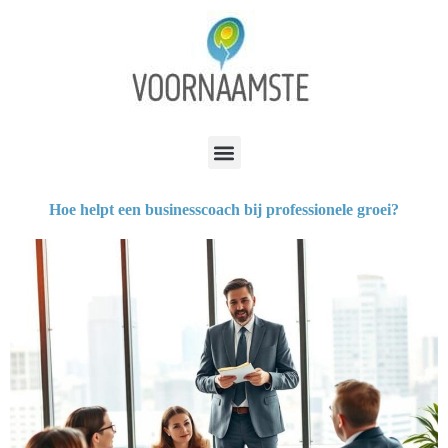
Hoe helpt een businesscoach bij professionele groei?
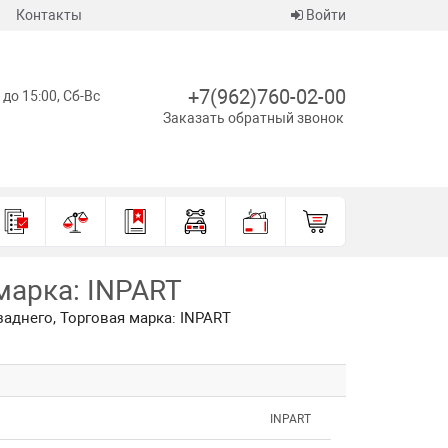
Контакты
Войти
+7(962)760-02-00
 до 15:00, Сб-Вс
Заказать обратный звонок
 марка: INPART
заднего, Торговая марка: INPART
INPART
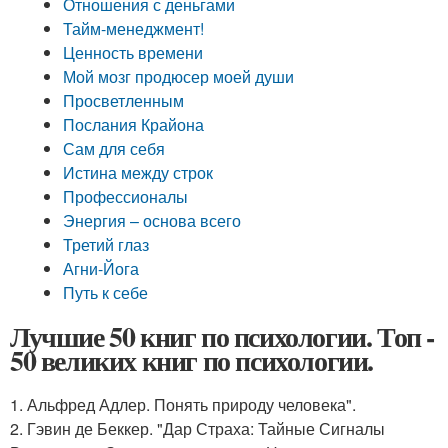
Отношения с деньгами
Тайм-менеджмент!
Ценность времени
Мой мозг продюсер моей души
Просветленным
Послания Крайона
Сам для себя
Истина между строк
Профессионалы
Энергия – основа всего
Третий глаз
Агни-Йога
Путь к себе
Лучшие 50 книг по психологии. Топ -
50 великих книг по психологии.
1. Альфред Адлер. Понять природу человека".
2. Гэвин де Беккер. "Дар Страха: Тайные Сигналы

--

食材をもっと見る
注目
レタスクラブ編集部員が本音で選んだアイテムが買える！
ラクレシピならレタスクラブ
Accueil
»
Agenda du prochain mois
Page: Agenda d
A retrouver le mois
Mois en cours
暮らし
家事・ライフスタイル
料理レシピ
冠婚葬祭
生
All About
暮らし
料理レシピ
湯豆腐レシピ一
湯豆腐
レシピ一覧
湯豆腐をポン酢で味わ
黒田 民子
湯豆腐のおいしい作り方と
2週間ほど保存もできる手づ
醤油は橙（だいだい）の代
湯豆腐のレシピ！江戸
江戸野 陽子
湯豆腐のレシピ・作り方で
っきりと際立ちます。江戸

§ YOUR INSTRUCTIONS:
Would you copy every line of the entries that includes the word "INPART"?

§ EXERCISE SOLUTION:
 марка: INPART
заднего, Торговая марка: INPART
INPART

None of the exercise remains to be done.